New Report Looks at Optimal Hashtag Use on Twitter, Instagram and Facebook
Hashtags can play an important role in increasing the organic reach of your posts, but in order to maximize them, you need to know the best practices – i.e. where you should use hashtags and how many you should include. And as with all things social, those optimal strategies keep changing – there was little point using hashtags on LinkedIn, for example, till two months ago, when the platform enabled hashtag functionality within the mobile app.
To help with this, TrackMaven recently analyzed over 65,000 posts across Twitter, Instagram, and Facebook to determine the current optimal number of hashtags, and the best hashtag length, to improve post performance on each platform. And their results show that hashtag use may be shifting – here’s what they found.
The commonly stated best practice for hashtags on Twitter has been two, with research showing that engagementdrops significantly once any more than two hashtags are used, on average.
TrackMaven’s data differs from this, with their research showing that tweets with only one hashtag generated the most engagement, averaging 90 interactions per post.
Their results are actually somewhat similar to those aforementioned studies, with a sharp drop in engagement for tweets using any more than two tags, but optimal engagement was generated from tweets with just the one included.
This could reflect a change in attitude towards hashtag use. Over time, hashtags have become an easy way for spammers to hijack popular conversations – a recent report found that a huge amount of traffic generated by hashtags is actually fuelled by bots. As such, it’s possible that users have become more wary about hashtags, and are thus less inclined to use them as a discovery tool – if you knew that the hashtag #socialmedia was consistently filled with junk results, for example, you might be less inclined to check it out, which would reduce the reach potential of that tag.
In terms of hashtag length, TrackMaven found that hashtags with 18 characters perform best on Twitter, followed by tags with three characters.
This is an odd result – as you can see, the in between engagement of those two peaks is clearly far lower, as is the drop off after 18 characters. My suspicion is that there’s a lot of use of longer hashtags in accompaniment with very short ones – for example, when we publish a post, we might use #socialmediamarketing which takes up 20 characters, and then, in that last gap before reaching the 140 character limit, we might throw in #smm with what room we have spare. TrackMaven’s findings would suggest that we should go with one or the other – and that one would be #smm, given it’s only three characters long.
Hashtags are a crucial part of the Instagram eco-system. You can add in up to 30 hashtags per post, and general advice has been that more is better, with 11 being the optimal number.

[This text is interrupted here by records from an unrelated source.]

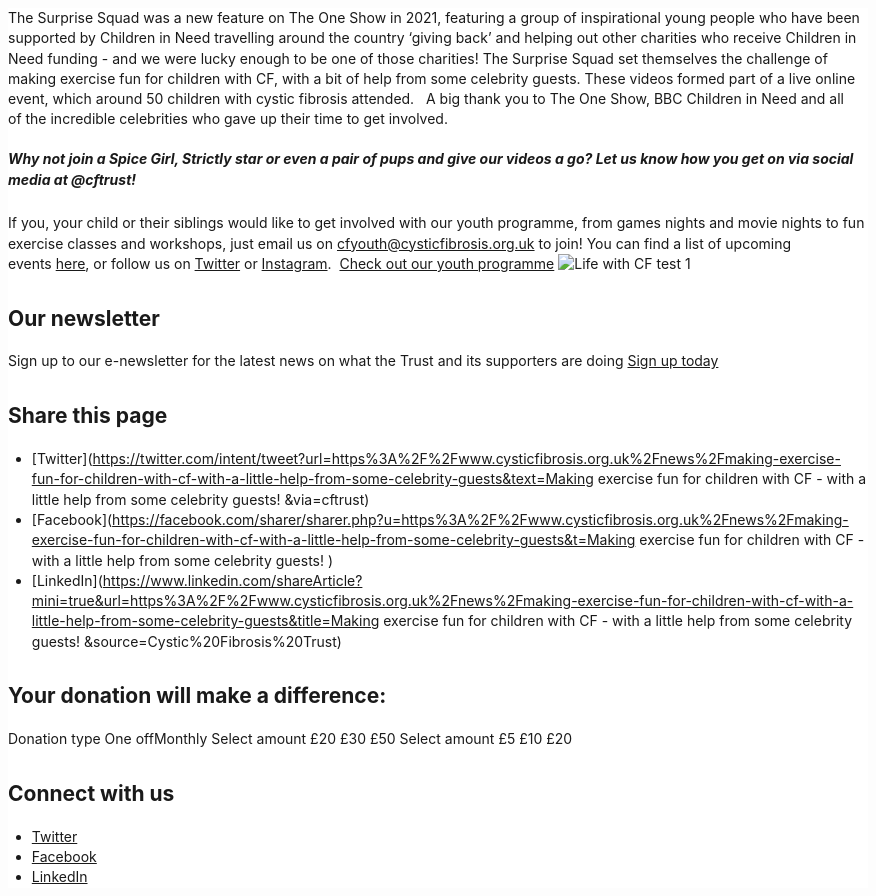 The Surprise Squad was a new feature on The One Show in 2021, featuring a group of inspirational young people who have been supported by Children in Need travelling around the country ‘giving back’ and helping out other charities who receive Children in Need funding - and we were lucky enough to be one of those charities!
The Surprise Squad set themselves the challenge of making exercise fun for children with CF, with a bit of help from some celebrity guests. These videos formed part of a live online event, which around 50 children with cystic fibrosis attended.  
A big thank you to The One Show, BBC Children in Need and all of the incredible celebrities who gave up their time to get involved.  
##### Why not join a Spice Girl, Strictly star or even a pair of pups and give our videos a go? Let us know how you get on via social media at @cftrust!
If you, your child or their siblings would like to get involved with our youth programme, from games nights and movie nights to fun exercise classes and workshops, just email us on [cfyouth@cysticfibrosis.org.uk](mailto:cfyouth@cysticfibrosis.org.uk) to join!
You can find a list of upcoming events [here](https://www.cysticfibrosis.org.uk/get-involved/cf-youth/building-brighter-futures), or follow us on [Twitter](https://twitter.com/CFTrustYouth) or [Instagram](https://www.instagram.com/cftrustyouth/). 
[Check out our youth programme](https://www.cysticfibrosis.org.uk/get-involved/cf-youth)
![Life with CF test 1](/sites/default/files/styles/1_1_xs/public/2020-09/Life%20with%20CF%20test%201.jpg?itok=6yVJCkhf)
## Our newsletter
Sign up to our e-newsletter for the latest news on what the Trust and its supporters are doing
[Sign up today](https://login.microsoftonline.com/te/440f48ac-608f-487c-b454-3f5a5a8e32d9/b2c_1_signup_signin/oauth2/v2.0/authorize?client_id=8da530ea-2e83-4f5e-b504-535d497894a0&redirect_uri=https%3A//preferences.cysticfibrosis.org.uk/signin-B2C&response_mode=form_post&response_type=code%20id_token&scope=openid&state=OpenIdConnect.AuthenticationProperties%3DTKyA6alelAu-4F6PwbLbUyG7OzxUaaATx9v5xtPlI0T9Gtk_ngv5BCx_C9ewpNHNvAJXavh4EOf9lgBmvmKOhRcv8K-sK6rPj4qtcXhsp8jlX4XbMU1PImjmr7z_5SNyWSJ0-VYEDF5qqNFW2nUCsFH-xNKc0Oxvz9J9TQrfOp-R8zyoBFHyNlukAzx6uVrSFL1stA9HINxNYCtaWQh5H46YCQMzrqMiAtWlpamAs_4MCGqiJjtV8h8zC59K3q0b7O9Uq0OTWngj44TtTgODrgjZHUrYG01pi9EG6gKUUbP0SY4glVs3LTQRJveGEbyzEcFRbXtvK8kreMs-witrHEpQS9imN-xSab5odNQk9naSULuPHZGabdzw6u8m8Ok3c3uhpwkz3KQ_9OlP5wzMLJdRTxPAJ2b7sEaV6JLzaOZuEi_K6iliY8fdvUSx-hcE&nonce=637135759008396411.ZmRkNmM5MmMtZDIzZi00NjU5LTg2MzEtNjEzZWMzNjhmNDllZTEyMGIxYjUtNDNhZi00YjllLWFmY2MtY2U2MDQzYzVkMzRl)
## Share this page
* [Twitter](https://twitter.com/intent/tweet?url=https%3A%2F%2Fwww.cysticfibrosis.org.uk%2Fnews%2Fmaking-exercise-fun-for-children-with-cf-with-a-little-help-from-some-celebrity-guests&text=Making exercise fun for children with CF - with a little help from some celebrity guests! &via=cftrust)
* [Facebook](https://facebook.com/sharer/sharer.php?u=https%3A%2F%2Fwww.cysticfibrosis.org.uk%2Fnews%2Fmaking-exercise-fun-for-children-with-cf-with-a-little-help-from-some-celebrity-guests&t=Making exercise fun for children with CF - with a little help from some celebrity guests! )
* [LinkedIn](https://www.linkedin.com/shareArticle?mini=true&url=https%3A%2F%2Fwww.cysticfibrosis.org.uk%2Fnews%2Fmaking-exercise-fun-for-children-with-cf-with-a-little-help-from-some-celebrity-guests&title=Making exercise fun for children with CF - with a little help from some celebrity guests! &source=Cystic%20Fibrosis%20Trust)
## Your donation will make a difference:
Donation type
One offMonthly
Select amount
£20
£30
£50
Select amount
£5
£10
£20
## Connect with us
* [Twitter](https://twitter.com/cftrust)
* [Facebook](https://facebook.com/cftrust)
* [LinkedIn](https://www.linkedin.com/company/257250)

TrackMaven found that nine hashtags is the optimal amount for boosting engagement on the platform.
This is also similar to previous findings – as you can see, peak Instagram tag performance comes in that nine to twelve bracket, which indicates that you should be looking to utilize more hashtags on the platform to increase your reach.
In terms of length, TrackMaven found that longer hashtags – between 21 and 24 characters – perform best.
Longer hashtags, and more of them, seems to be the way to go for your Instagram posts.
There’s been much debate around the effectiveness of hashtags on Facebook – while you can use them on the platform, they’ve never really caught on in the same way as they have on other networks. We published a reportearlier this year in which we noted that posts with hashtags don’t tend to perform as well as those without on Facebook, but there are specific use cases, like events or promotions, where they can be beneficial.
TrackMaven’s data shows that one is the optimal hashtag use on Facebook, with engagement falling dramatically after six are included.
In terms of hashtag length, six is the magic number on The Social Network, with the performance of longer tags (10+ characters) performing fairly well up to around 20.
Again, longer hashtags seem to be the way to go – this could be because longer tags attract more attention or provide more context – a tag like #socialmediamarketing offers more explanation of what the reader can expect when they click on it than #smm, which may not be as easy for a general audience to understand.
Whatever the reason, TrackMaven’s data highlights that it is worth examining your own hashtag practices and testing out longer tags and tag numbers to see whether you can generate more engagement and response with your posts. As always, it comes down to your unique audience, but wider trends can provide an indicative measure to compare against, and re-assess best practices in line with evolving user behaviors.